La mise en scène minimale laisse la place à un texte bien documenté et écrit par Arnaud Patron et joué par quatre comédiens surexcités : Mathilde Serre, Emilie Waïche, Etienne Audibert et Drys Penthier (jouant dix-huit personnages). Le loufoque se mêle à une critique acerbe des croyances , remettant en question notre rapport à la foi et à notre imaginaire religieux simpliste et contradictoire. Tout va très vite, on ne peut pas tout suivre, mais ce n’est pas très grave.

Les Redoutables
L’Oriflamme Théâtre
3-5 rue du Portail Matheron
On est dans la loge de trois comédiennes avant, pendant et après l’avant-dernière de leur spectacle qui a si bien marché qu’un film est prévu. Malheureusement, elles apprennent que le metteur en scène, le mari de l’une et l’amant caché de l’autre, a décidé de confier leurs rôles à des actrices plus connues (Sophie Marceau et Catherine Deneuve). À partir de là, dans un enchaînement rocambolesque de faits – et de méfaits – à un rythme très soutenu. Les comédiennes (Ariane Séguillon, Sylvie Audcoeur et Juliette Meyniac), amies à la vie, à la mort, nous entraînent dans un délire humoristique fait de répliques décapantes et de nombreux rebondissements.
Le texte d’Isabelle Alexis et la mise en scène de Jean-Luc Moreau servis par trois personnalités bien différentes incarnant parfaitement les travers des comédiennes sont très réussis et efficaces.

Boire baiser écrire
Shams théâtre – 25 rue Saint-Jean Le Vieux
Oldan, auteur, chanteur, écrivain est un personnage qui aurait plu à Bukowski. Sans concession, dans cette pièce (qui est bien plus qu’une lecture de textes), il joue (sans jouer) à être le célèbre auteur américain déjanté. Il boit et nous parle directement, vraiment, de lui, de son rapport à l’écriture, à la boisson, au temps, à la mort, aux femmes, etc. Touchant et émouvant, son désespoir apparent ne manque pas de lucidité. Il ne boit pas pour boire ou pour écrire ou pour…, il boit pour s’échapper de lui-même et préfère la poésie sans contraintes, sans récit, presque sans objet. Les mots lui suffisent peut-être. Il n’a pas essayé d’écrire sans boire, il boit et il écrit, c’est comme ça…

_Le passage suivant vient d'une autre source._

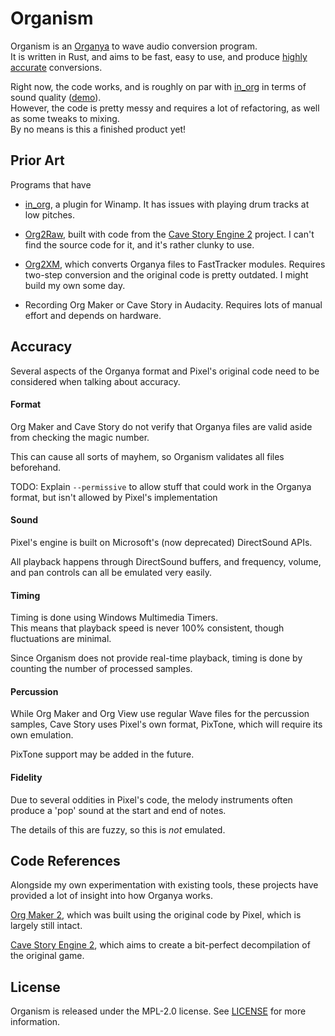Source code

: # Organism

Organism is an [Organya] to wave audio conversion program.\
It is written in Rust, and aims to be fast, easy to use,
and produce [highly accurate](#accuracy) conversions.

Right now, the code works, and is roughly on par with [in\_org] in terms of sound quality ([demo](https://www.youtube.com/watch?v=j_btVvNkWnM)).\
However, the code is pretty messy and requires a lot of refactoring, as well as some tweaks to mixing.\
By no means is this a finished product yet!

## Prior Art

Programs that have

- [in\_org], a plugin for Winamp. It has issues with playing drum tracks at low pitches.

- [Org2Raw], built with code from the [Cave Story Engine 2][CSE2] project. I can't find the source code for it, and it's rather clunky to use.

- [Org2XM], which converts Organya files to FastTracker modules. Requires two-step conversion and the original code is pretty outdated. I might build my own some day.

- Recording Org Maker or Cave Story in Audacity. Requires lots of manual effort and depends on hardware.


## Accuracy

Several aspects of the Organya format and Pixel's original code need to be considered when talking about accuracy.

#### Format

Org Maker and Cave Story do not verify that Organya files are valid aside from checking the magic number.

This can cause all sorts of mayhem, so Organism validates all files beforehand.

TODO: Explain `--permissive` to allow stuff that could work in the Organya format, but isn't allowed by Pixel's implementation

#### Sound

Pixel's engine is built on Microsoft's (now deprecated) DirectSound APIs.

All playback happens through DirectSound buffers, and frequency, volume, and pan
controls can all be emulated very easily.

#### Timing

Timing is done using Windows Multimedia Timers.\
This means that playback speed is never 100% consistent, though fluctuations are minimal.

Since Organism does not provide real-time playback, timing is done by counting
the number of processed samples.

#### Percussion

While Org Maker and Org View use regular Wave files for the percussion samples,
Cave Story uses Pixel's own format, PixTone, which will require its own emulation.

PixTone support may be added in the future.

#### Fidelity

Due to several oddities in Pixel's code, the melody instruments often produce a 'pop' sound at the start and end of notes.

The details of this are fuzzy, so this is *not* emulated.

## Code References

Alongside my own experimentation with existing tools, these projects have provided a lot of insight into how Organya works.

[Org Maker 2], which was built using the original code by Pixel, which is largely still intact.

[Cave Story Engine 2][CSE2], which aims to create a bit-perfect decompilation of the original game.

[Organya]: https://www.cavestory.org/download/music.php
[in\_org]: https://github.com/Yukitty/in_org
[Org2Raw]: https://www.cavestory.org/download/music-tools.php
[Org2XM]: https://github.com/Clownacy/org2xm
[Org Maker 2]: https://github.com/shbow/organya
[CSE2]: https://github.com/Clownacy/Cave-Story-Engine-2

## License

Organism is released under the MPL-2.0 license. See [LICENSE](./LICENSE) for more information.
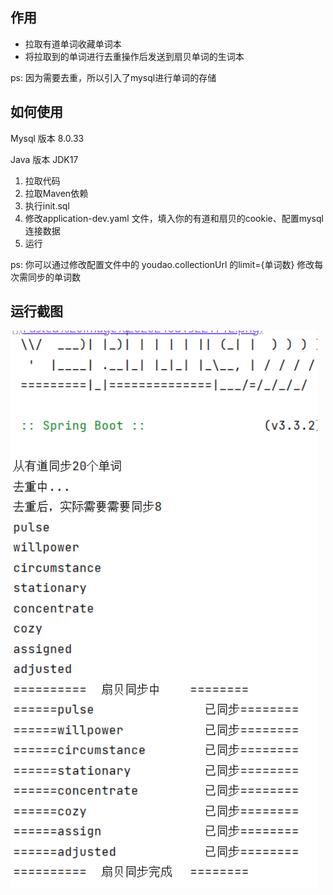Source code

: ## 作用

- 拉取有道单词收藏单词本
- 将拉取到的单词进行去重操作后发送到扇贝单词的生词本

ps: 因为需要去重，所以引入了mysql进行单词的存储

## 如何使用
Mysql 版本 8.0.33

Java  版本 JDK17
1. 拉取代码
2. 拉取Maven依赖
3. 执行init.sql
4. 修改application-dev.yaml 文件，填入你的有道和扇贝的cookie、配置mysql连接数据
5. 运行

ps: 你可以通过修改配置文件中的 youdao.collectionUrl 的limit={单词数} 修改每次需同步的单词数

## 运行截图
![img.png](asset/img.png)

Oldan nous présente un Bukowski intime, on ne sait plus d’ailleurs par moments qui est qui, celui qui parle ou celui qui lit des textes puisés dans un des livres de la pile posé sur la table.
A la fin du « spectacle », après tout ce qu’il a bu tout en nous parlant (trois cannettes de bière, un demi-litre de vin rouge et quelques shots de whisky ou de cognac – j’ai compté), il s’assoit devant nous et commence un après-spectacle où il dialogue directement avec le public, où il explique ce qu’il fait, ce qu’il vient de faire ou fera – et on pourrait passer des heures avec lui à parler de Bukowski (qui n’est pas seulement celui qu’on a vu chez Pivot), de la vie, de l’écriture et de l’intime, mais le théâtre doit fermer et il faut bien s’arrêter.